**ABOUT THIS TASK**
Wherever the word "unit" appears in a line of the records, copy that line.

[Opening EXERCISE DATA section]

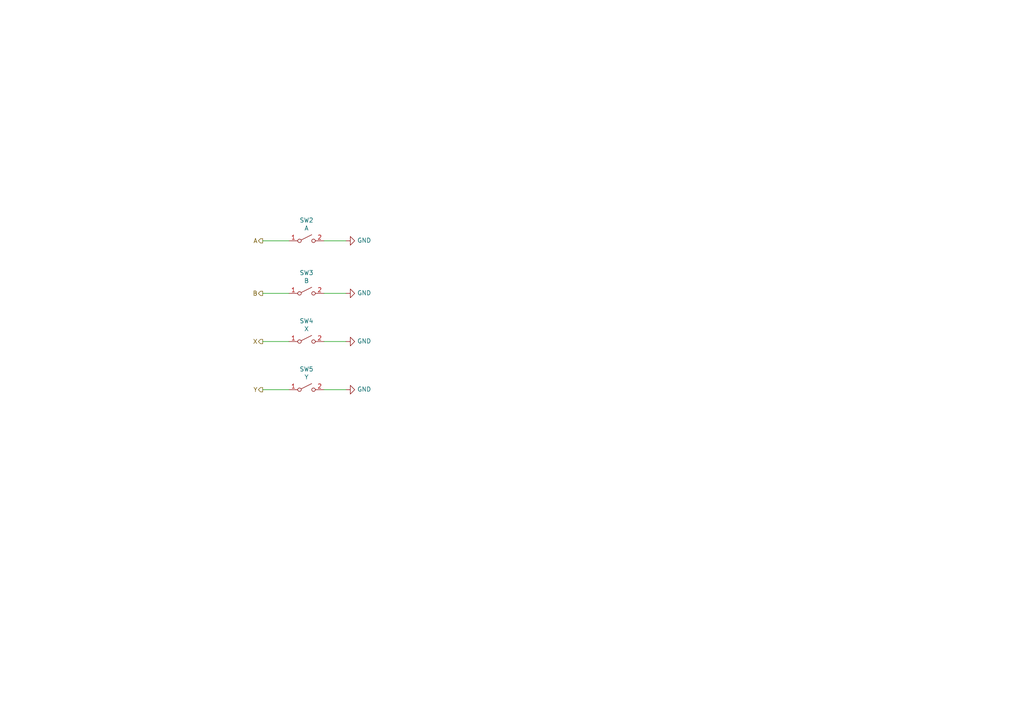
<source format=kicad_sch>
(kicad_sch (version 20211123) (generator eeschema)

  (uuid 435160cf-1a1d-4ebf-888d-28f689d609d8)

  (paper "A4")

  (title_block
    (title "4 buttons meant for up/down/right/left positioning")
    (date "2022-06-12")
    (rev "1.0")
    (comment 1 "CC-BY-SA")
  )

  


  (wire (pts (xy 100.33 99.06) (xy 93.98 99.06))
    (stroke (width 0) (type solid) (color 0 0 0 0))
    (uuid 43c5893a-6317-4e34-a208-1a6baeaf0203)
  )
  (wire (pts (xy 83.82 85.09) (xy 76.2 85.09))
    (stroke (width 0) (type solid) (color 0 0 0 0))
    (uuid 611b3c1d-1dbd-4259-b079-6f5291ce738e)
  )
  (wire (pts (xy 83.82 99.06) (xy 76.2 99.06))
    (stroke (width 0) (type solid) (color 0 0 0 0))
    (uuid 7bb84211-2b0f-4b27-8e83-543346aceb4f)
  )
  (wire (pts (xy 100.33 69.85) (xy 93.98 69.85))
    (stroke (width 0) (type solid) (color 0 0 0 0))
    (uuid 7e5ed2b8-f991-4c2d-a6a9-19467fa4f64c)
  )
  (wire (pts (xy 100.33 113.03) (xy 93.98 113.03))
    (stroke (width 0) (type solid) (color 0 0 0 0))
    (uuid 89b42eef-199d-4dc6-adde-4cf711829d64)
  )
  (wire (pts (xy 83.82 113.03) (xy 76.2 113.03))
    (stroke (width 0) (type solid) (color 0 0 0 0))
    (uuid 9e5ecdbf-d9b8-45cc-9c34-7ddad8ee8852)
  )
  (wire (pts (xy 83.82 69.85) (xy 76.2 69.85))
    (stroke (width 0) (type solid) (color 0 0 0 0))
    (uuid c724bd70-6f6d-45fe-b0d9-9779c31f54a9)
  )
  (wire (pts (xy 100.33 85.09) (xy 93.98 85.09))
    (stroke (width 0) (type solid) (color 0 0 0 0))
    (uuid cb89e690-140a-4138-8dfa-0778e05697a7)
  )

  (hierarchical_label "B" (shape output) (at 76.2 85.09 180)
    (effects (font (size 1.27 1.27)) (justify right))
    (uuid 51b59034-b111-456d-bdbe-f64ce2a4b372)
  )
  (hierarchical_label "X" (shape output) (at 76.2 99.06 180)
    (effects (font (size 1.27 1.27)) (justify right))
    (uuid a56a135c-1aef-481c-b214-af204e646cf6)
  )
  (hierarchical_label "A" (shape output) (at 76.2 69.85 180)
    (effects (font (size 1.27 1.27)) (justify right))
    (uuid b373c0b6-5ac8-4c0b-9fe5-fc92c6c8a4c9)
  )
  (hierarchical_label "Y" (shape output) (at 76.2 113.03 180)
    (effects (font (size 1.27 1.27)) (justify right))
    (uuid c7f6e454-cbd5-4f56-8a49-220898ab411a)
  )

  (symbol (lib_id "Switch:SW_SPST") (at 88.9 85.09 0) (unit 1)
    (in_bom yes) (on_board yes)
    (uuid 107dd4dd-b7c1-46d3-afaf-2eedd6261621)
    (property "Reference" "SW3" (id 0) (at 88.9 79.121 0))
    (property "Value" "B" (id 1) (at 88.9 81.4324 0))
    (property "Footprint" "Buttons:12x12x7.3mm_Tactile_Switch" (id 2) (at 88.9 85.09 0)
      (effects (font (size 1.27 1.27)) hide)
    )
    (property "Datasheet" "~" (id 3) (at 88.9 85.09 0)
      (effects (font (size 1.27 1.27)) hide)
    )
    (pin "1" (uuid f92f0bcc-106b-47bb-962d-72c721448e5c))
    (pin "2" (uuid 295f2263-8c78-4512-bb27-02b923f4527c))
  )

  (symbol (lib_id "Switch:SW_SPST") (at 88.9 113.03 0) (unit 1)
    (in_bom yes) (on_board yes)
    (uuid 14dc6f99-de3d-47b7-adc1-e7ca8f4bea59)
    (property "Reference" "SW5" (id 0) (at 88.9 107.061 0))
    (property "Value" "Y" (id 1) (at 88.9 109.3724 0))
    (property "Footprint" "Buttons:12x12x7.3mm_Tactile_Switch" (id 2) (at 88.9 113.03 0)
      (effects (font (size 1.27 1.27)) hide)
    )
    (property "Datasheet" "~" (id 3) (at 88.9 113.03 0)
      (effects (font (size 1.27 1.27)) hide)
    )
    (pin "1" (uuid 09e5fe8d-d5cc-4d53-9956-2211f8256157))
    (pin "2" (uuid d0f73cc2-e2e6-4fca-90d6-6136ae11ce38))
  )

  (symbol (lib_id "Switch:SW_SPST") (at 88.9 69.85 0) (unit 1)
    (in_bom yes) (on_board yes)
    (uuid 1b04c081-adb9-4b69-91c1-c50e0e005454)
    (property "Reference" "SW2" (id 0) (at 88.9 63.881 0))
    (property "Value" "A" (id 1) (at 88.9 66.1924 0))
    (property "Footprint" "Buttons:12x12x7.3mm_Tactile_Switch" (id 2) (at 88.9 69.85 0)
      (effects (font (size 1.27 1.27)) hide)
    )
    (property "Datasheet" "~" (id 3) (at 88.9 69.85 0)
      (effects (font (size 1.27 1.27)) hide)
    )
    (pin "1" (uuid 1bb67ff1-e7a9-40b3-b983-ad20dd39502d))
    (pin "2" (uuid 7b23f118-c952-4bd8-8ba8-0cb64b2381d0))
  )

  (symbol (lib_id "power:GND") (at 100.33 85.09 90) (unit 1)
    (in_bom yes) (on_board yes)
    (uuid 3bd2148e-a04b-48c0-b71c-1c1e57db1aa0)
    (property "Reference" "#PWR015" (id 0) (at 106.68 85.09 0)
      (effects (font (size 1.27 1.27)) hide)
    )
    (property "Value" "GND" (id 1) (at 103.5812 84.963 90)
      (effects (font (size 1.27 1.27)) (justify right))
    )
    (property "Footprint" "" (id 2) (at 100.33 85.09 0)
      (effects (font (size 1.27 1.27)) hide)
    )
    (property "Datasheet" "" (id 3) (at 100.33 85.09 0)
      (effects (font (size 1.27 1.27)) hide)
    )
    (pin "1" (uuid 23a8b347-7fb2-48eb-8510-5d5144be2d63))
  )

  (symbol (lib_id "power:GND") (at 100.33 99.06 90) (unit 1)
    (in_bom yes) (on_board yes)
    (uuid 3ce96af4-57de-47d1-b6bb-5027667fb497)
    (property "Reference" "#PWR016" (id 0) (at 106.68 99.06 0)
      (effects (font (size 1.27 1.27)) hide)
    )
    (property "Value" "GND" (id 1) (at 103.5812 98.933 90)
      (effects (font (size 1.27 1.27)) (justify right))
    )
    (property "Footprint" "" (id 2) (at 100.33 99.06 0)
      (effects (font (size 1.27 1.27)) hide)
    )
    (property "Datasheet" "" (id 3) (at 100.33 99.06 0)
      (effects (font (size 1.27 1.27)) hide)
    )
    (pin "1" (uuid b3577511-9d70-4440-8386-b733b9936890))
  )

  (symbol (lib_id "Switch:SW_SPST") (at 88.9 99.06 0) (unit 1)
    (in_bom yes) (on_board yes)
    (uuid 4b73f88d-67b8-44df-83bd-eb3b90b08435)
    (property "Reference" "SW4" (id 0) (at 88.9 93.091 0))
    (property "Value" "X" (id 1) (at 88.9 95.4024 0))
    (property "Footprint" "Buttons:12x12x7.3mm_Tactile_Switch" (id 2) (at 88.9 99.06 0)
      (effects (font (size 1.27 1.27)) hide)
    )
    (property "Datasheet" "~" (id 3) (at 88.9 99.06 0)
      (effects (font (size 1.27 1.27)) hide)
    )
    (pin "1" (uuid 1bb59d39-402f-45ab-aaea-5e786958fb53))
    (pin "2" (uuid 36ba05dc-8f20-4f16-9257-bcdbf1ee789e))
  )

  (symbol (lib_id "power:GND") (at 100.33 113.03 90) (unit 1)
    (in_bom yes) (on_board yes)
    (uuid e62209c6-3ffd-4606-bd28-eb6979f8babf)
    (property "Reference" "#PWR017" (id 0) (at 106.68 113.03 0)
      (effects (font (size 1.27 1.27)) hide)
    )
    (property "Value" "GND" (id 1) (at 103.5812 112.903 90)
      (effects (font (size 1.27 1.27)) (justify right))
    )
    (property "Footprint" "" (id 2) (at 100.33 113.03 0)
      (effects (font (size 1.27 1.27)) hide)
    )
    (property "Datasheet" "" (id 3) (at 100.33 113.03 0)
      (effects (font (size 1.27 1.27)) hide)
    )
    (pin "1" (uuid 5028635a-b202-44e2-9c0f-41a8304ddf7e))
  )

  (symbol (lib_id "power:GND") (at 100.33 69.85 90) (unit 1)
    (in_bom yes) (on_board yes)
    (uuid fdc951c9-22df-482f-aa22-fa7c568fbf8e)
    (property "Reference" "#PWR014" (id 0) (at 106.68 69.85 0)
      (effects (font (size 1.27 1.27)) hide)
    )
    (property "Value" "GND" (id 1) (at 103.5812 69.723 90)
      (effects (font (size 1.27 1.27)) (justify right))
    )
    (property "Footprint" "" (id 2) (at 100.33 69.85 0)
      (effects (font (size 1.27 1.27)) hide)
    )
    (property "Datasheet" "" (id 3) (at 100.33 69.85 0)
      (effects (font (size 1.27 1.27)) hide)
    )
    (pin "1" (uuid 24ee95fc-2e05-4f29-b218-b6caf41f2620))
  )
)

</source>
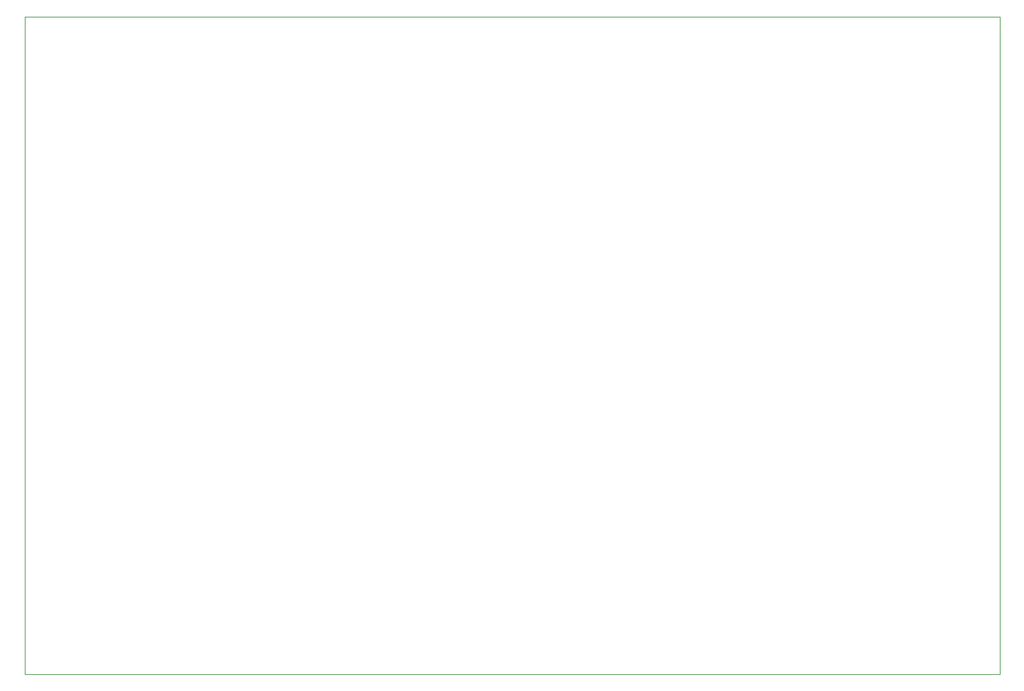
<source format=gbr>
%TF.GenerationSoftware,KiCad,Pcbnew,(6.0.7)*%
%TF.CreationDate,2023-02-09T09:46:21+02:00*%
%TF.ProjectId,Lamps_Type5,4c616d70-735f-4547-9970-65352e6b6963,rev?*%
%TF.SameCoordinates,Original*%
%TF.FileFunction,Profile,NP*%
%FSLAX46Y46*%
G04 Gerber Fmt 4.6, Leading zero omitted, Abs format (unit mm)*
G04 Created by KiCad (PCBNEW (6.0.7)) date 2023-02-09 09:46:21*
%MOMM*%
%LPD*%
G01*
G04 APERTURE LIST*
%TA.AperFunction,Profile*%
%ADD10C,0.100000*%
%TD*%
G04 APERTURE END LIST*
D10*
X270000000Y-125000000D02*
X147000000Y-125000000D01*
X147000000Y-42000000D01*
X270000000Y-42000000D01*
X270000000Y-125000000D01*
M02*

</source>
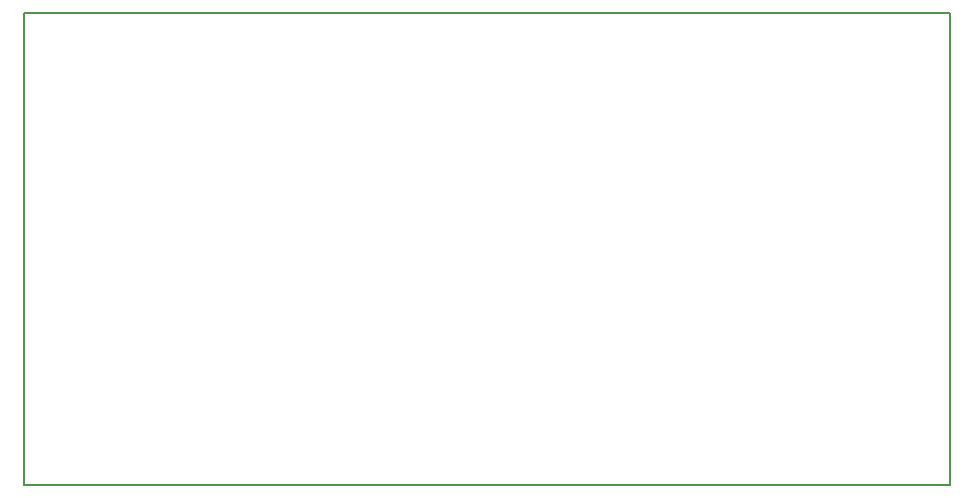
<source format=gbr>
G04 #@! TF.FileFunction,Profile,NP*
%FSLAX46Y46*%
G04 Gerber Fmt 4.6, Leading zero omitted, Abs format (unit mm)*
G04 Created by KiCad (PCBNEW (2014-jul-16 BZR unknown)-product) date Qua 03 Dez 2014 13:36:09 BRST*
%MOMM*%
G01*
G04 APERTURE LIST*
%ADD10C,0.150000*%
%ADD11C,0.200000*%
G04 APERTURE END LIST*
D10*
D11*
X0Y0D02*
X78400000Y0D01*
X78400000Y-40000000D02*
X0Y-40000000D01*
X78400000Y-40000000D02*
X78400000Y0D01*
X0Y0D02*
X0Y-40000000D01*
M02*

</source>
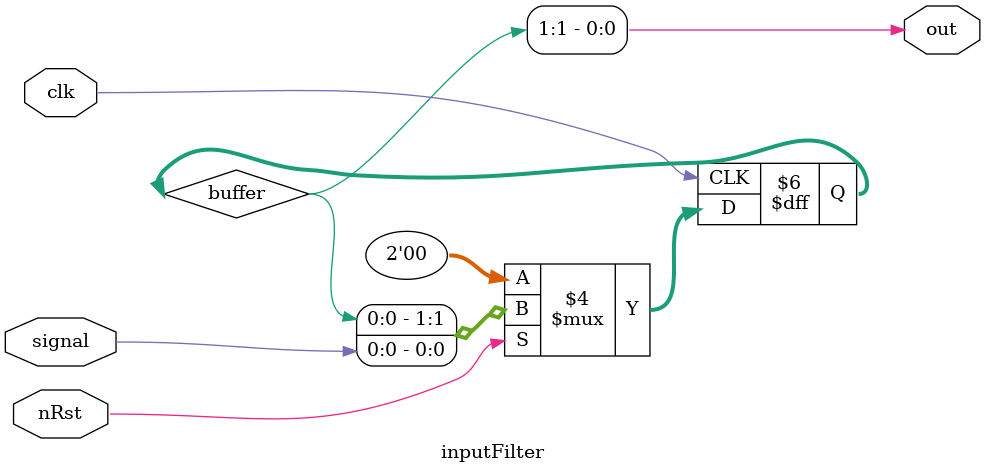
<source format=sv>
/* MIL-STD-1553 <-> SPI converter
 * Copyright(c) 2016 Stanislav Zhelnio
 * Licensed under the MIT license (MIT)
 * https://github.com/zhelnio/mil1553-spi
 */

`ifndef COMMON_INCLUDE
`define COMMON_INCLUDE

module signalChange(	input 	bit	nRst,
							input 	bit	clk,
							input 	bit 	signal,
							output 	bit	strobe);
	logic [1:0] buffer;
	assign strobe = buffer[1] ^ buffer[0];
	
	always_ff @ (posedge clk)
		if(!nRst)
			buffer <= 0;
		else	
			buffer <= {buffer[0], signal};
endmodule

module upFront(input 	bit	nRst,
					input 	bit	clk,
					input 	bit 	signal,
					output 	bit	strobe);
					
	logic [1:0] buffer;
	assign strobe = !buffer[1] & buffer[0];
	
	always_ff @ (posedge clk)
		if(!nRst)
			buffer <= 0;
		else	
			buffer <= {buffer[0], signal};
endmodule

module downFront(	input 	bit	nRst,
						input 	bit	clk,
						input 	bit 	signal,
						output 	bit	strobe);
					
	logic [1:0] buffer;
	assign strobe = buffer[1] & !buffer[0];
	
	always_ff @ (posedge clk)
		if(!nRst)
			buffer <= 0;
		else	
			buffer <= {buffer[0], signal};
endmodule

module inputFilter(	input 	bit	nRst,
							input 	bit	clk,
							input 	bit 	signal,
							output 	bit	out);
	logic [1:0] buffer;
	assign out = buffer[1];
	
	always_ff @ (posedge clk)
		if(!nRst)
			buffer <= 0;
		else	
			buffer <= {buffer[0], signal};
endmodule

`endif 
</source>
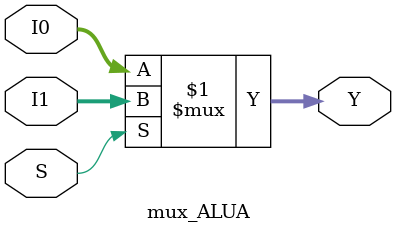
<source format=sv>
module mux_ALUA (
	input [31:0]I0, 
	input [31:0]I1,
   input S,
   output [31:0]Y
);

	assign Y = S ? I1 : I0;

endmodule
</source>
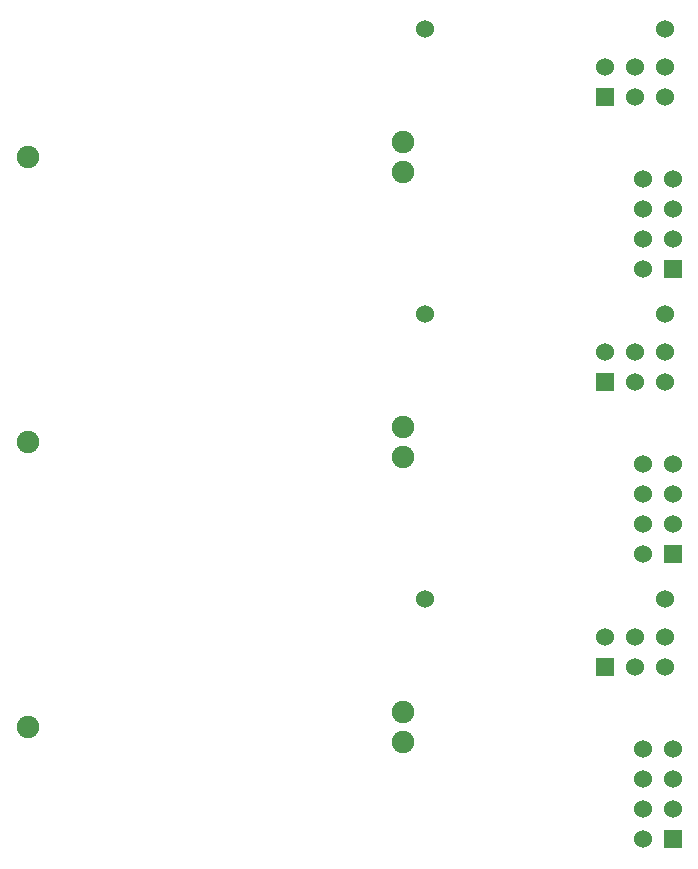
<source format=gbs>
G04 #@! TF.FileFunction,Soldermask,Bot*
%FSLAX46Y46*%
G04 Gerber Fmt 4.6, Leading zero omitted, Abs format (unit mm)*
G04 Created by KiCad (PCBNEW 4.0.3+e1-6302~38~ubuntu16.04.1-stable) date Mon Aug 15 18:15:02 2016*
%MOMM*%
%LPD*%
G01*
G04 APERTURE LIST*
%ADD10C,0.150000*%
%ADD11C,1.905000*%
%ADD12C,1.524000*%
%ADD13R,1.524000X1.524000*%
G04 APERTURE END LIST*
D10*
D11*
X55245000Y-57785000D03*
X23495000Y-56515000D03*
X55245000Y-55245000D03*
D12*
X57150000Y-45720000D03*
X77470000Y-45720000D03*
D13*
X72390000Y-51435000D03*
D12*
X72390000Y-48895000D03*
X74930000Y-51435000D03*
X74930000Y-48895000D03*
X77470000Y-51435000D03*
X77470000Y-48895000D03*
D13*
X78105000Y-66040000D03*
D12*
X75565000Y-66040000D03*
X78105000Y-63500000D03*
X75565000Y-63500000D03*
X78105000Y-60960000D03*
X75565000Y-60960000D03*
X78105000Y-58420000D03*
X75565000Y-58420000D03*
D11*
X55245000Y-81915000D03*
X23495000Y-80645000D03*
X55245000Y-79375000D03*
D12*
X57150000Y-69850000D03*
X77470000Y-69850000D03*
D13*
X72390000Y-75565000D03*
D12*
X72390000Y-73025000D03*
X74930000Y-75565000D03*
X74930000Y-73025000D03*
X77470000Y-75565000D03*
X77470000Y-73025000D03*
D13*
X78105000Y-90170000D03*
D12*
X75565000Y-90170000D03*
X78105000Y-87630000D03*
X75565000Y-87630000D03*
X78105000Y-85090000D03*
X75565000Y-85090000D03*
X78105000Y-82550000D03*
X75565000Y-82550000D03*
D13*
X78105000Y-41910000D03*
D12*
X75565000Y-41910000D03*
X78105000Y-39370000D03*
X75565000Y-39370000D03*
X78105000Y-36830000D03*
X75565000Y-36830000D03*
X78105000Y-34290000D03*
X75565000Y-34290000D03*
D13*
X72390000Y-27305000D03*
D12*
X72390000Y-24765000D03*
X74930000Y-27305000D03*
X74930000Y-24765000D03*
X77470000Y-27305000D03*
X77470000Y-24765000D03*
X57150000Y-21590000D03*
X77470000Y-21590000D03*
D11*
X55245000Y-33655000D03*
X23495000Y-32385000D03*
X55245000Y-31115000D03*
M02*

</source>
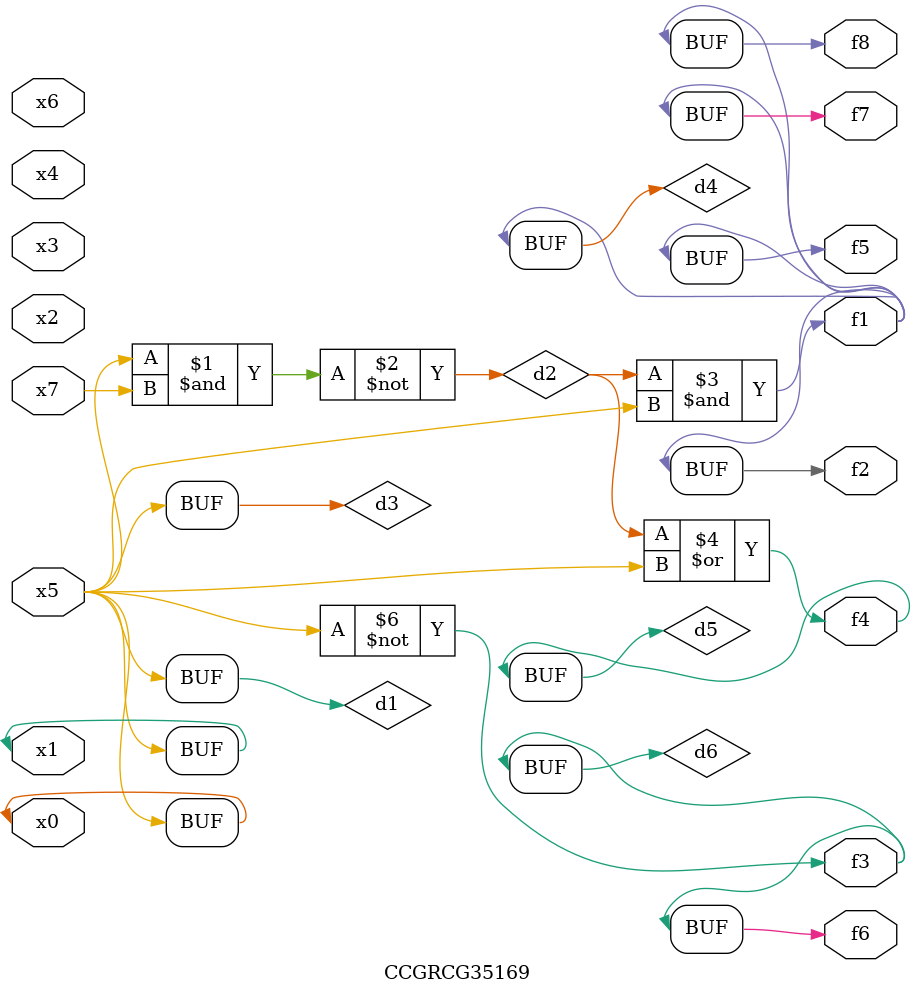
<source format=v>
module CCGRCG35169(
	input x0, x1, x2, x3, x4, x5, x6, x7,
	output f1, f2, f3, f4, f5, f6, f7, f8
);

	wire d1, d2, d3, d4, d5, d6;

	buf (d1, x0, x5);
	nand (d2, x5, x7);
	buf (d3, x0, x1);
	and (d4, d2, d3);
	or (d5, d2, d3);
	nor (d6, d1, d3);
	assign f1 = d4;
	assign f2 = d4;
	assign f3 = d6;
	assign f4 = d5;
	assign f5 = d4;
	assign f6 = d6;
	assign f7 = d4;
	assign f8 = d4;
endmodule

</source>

[Closing EXERCISE DATA section]

**RESULT**
  (symbol (lib_id "Switch:SW_SPST") (at 88.9 85.09 0) (unit 1)
  (symbol (lib_id "Switch:SW_SPST") (at 88.9 113.03 0) (unit 1)
  (symbol (lib_id "Switch:SW_SPST") (at 88.9 69.85 0) (unit 1)
  (symbol (lib_id "power:GND") (at 100.33 85.09 90) (unit 1)
  (symbol (lib_id "power:GND") (at 100.33 99.06 90) (unit 1)
  (symbol (lib_id "Switch:SW_SPST") (at 88.9 99.06 0) (unit 1)
  (symbol (lib_id "power:GND") (at 100.33 113.03 90) (unit 1)
  (symbol (lib_id "power:GND") (at 100.33 69.85 90) (unit 1)
G04 Gerber Fmt 4.6, Leading zero omitted, Abs format (unit mm)*
G04 Gerber Fmt 4.6, Leading zero omitted, Abs format (unit mm)*
G04 Gerber Fmt 4.6, Leading zero omitted, Abs format (unit mm)*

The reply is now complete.